By BRENT SHRUM Western News Editor

The U.S. Supreme Court has refused to hear an appeal by W.R. Grace on lower court rulings holding the company liable for asbestos cleanup costs in the Libby area.

In 2003, a federal judge in Missoula sided with the Environmental Protection Agency and ordered Grace to pay $54.5 million for costs incurred through 2001 on cleanup of asbestos contamination associated with the company's defunct vermiculite mine. Grace took the case to the Ninth Circuit Court of Appeals, which upheld the district court's decision. Grace then went to the Supreme Court, which on Tuesday rejected the appeal.

"The decision was good for us," said local EPA project manager Paul Peronard. He added, however, "It doesn't mean there's money in the bank."

The money is "basically going nowhere" until issues involving Grace's bankruptcy can be resolved, Peronard said.

"Even though we have a judgment, we have to go to the bankruptcy court and ask that that be liquidated," he explained.

In addition to the $54.5 million tallied from the start of EPA's involvement in late 1999 through the end of 2001, Grace was held liable by the federal courts for ongoing expenses for the cleanup. The company has a limited ability to contest those costs as calculated by the EPA.

To date, the agency's direct costs for the Libby cleanup are "in the neighborhood of $120 million," Peronard said.

Grace could choose to enter into an out-of-court settlement on the additional cleanup costs, Peronard said.

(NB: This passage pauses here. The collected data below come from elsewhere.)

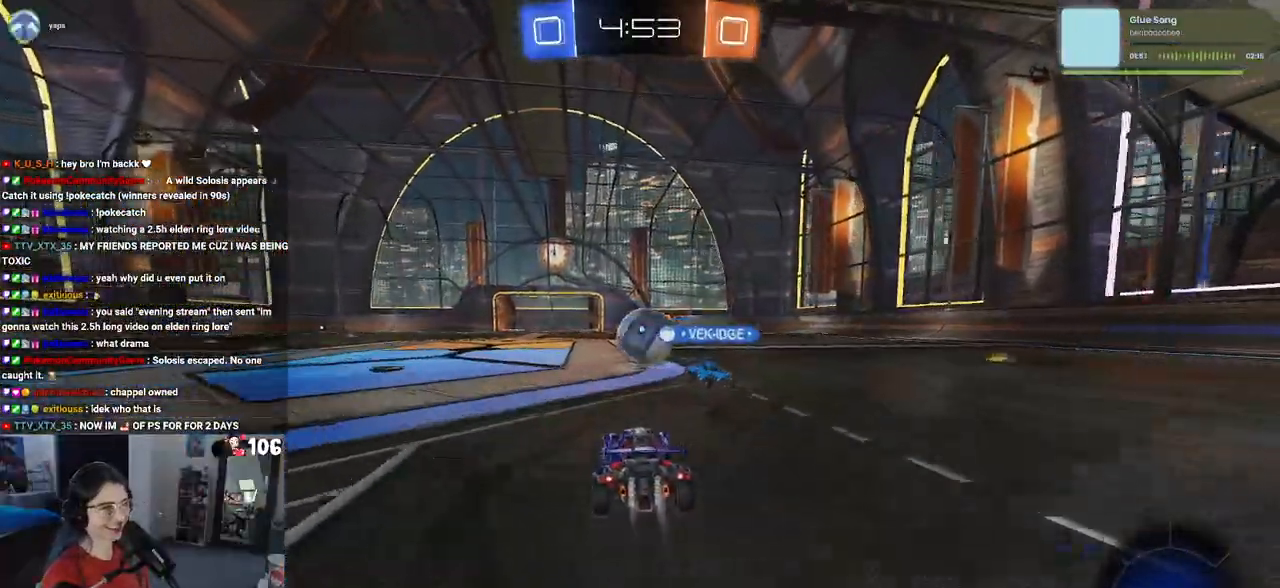
{"buttons": ["R2"], "left_stick": "right", "right_stick": "center", "events": [[33, "left_stick", "right"], [150, "left_stick", "center"], [333, "left_stick", "right"], [367, "R1", "up"]]}
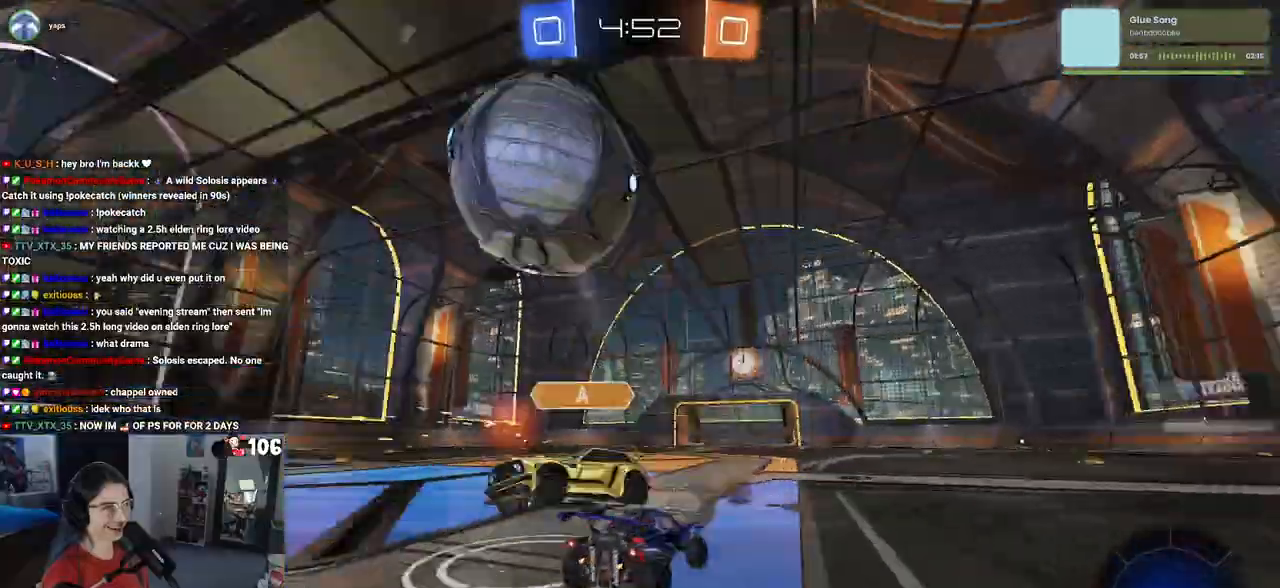
{"buttons": ["SQUARE", "R2"], "left_stick": "down-right", "right_stick": "center", "events": [[133, "left_stick", "center"], [367, "left_stick", "down-right"], [433, "SQUARE", "down"]]}
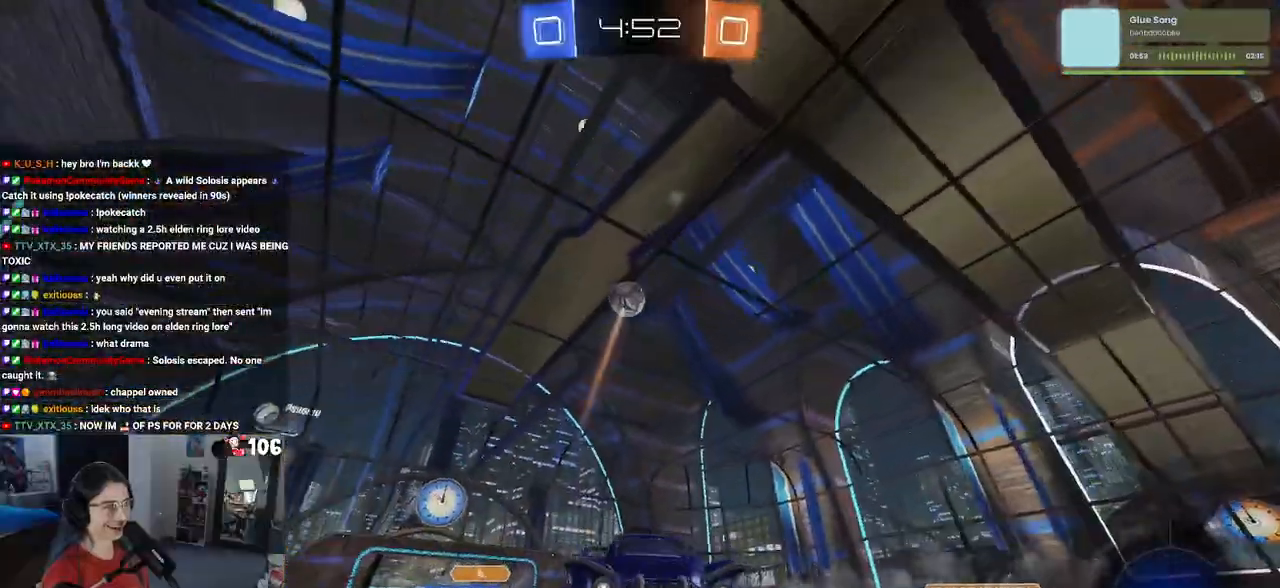
{"buttons": ["R2"], "left_stick": "center", "right_stick": "center", "events": [[83, "SQUARE", "up"], [300, "left_stick", "center"]]}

Unlike the court judgment, which is required to be repaid to the federal Superfund budget, such a settlement could earmark funds for specific projects. That could lead to various local, regional and national interests vying for a cut, Peronard said.

"You'll see competing packs of wolves circling around this money," he said.

The EPA may also have to choose whether to go through the bankruptcy court and accept a portion of the money now or wait until Grace's reorganization is complete and receive the full amount, Peronard said. How long that might take is unknown.

"I've got absolutely no idea when and how this company will come out of bankruptcy," Peronard said.